Should You Invest in a Bull or a Bear Market?

For the vast majority of people, the US stock market is the best readily available generator of investment profits. A classic example has to do with if you invested just before a stock market crash. As a rule, if you stayed the course and stayed invested for years or decades, your investments would do just fine. With a sufficiently long holding period, pre-crash investments catch up to the long term average. Having said that, many fortunes have been made by those who bought good stocks at steep discounts at the trough of a stock market crash. So, should you invest in a bull or a bear market?

What Do You Do With Money You Have to Invest?

So, you inherited a healthy sum of money and you want to put it to work for you. You have a decent job or business that you are not going to expand. Thus, your investment will be in stocks, bonds, or maybe real estate.

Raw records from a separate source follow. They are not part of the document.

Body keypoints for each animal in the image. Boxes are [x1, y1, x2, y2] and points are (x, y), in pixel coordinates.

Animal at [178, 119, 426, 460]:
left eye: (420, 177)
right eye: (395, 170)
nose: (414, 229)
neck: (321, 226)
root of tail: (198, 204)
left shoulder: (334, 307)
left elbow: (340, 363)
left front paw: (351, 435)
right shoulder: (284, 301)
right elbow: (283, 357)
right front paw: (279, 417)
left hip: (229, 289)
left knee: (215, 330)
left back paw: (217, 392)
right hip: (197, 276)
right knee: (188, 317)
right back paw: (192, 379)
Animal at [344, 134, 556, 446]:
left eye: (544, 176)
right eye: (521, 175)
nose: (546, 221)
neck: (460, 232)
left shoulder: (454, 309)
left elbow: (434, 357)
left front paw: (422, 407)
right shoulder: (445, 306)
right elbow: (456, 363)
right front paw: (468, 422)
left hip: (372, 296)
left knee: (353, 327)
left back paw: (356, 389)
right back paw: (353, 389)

Alternatively, you are able to put aside money from every paycheck for retirement, college for the kids, or to start that business of your own. Should you invest in a bull or a bear market? If you put off your investment for the right time, what do you do with the money?

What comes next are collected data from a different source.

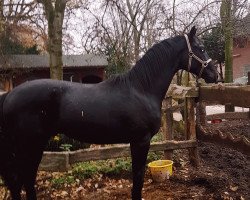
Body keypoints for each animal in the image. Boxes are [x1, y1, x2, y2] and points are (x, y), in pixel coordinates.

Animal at [0, 27, 217, 200]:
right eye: (201, 47)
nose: (215, 74)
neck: (141, 89)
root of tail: (9, 95)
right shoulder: (141, 140)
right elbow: (138, 178)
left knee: (24, 180)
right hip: (29, 144)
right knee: (20, 180)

Are You Able to Time the Market?

According to CFRA Research the stock market bottoms out on average five months before the end of a recession. So, on average, your best time to put money into a mix of stocks would be a few months before a recession is over. Unfortunately, timing the end of a recession can be as difficult as timing when they have begun. When markets fall, they go down due to fundamental reasons like profits falling. And they go down because investors sell their stocks to avoid losses. Panic selling often happens in a sharp market downturn. When fundamentals have stabilized, profits are starting to reappear, and market sentiment turns positive, stocks tend to head upward. This is often an ideal time to purchase stocks with good growth potential and strong intrinsic stock value. But what do you do with your money while you wait? Does this mean you should not buy stocks in a rising market or a flat market? It does mean that you need to be careful of getting into a rising stock market just before the top when fundamentals have been exhausted and fear of missing out is the only thing taking the market higher.

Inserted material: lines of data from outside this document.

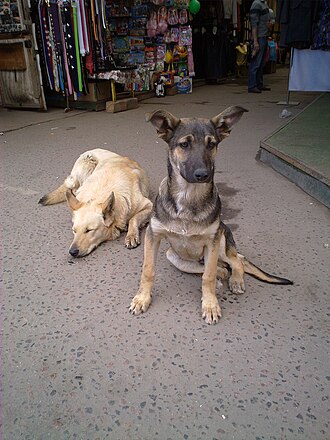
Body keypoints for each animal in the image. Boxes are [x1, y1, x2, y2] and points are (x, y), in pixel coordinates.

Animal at [130, 107, 292, 324]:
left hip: (222, 245)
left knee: (236, 261)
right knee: (220, 268)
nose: (203, 175)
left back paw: (235, 280)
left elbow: (207, 277)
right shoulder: (153, 235)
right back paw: (222, 277)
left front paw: (210, 305)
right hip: (173, 255)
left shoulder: (212, 241)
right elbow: (148, 270)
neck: (188, 196)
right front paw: (142, 299)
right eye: (184, 144)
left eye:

When to Buy in Bull and Bear Markets

If you are investing for the long term you can rely on decades of evidence that the market keeps going up over time. You do not need to sit on cash for years while the market goes up in fear of a crash. And you do not need to perfectly time a market bottom to make money. A commonly used approach to long term investing is called dollar cost averaging. With this approach an investor chooses a sum or money and a timing schedule such as every paycheck, every month, quarterly, etc. He or she chooses a mix of growth and value stocks and even bonds. Then he or she puts the same amount of money into those investments every time. As the market goes up the investor will not be tempted to invest too much just before a crash. When the market falls the investor will be able to buy good long term investments at substantial discounts.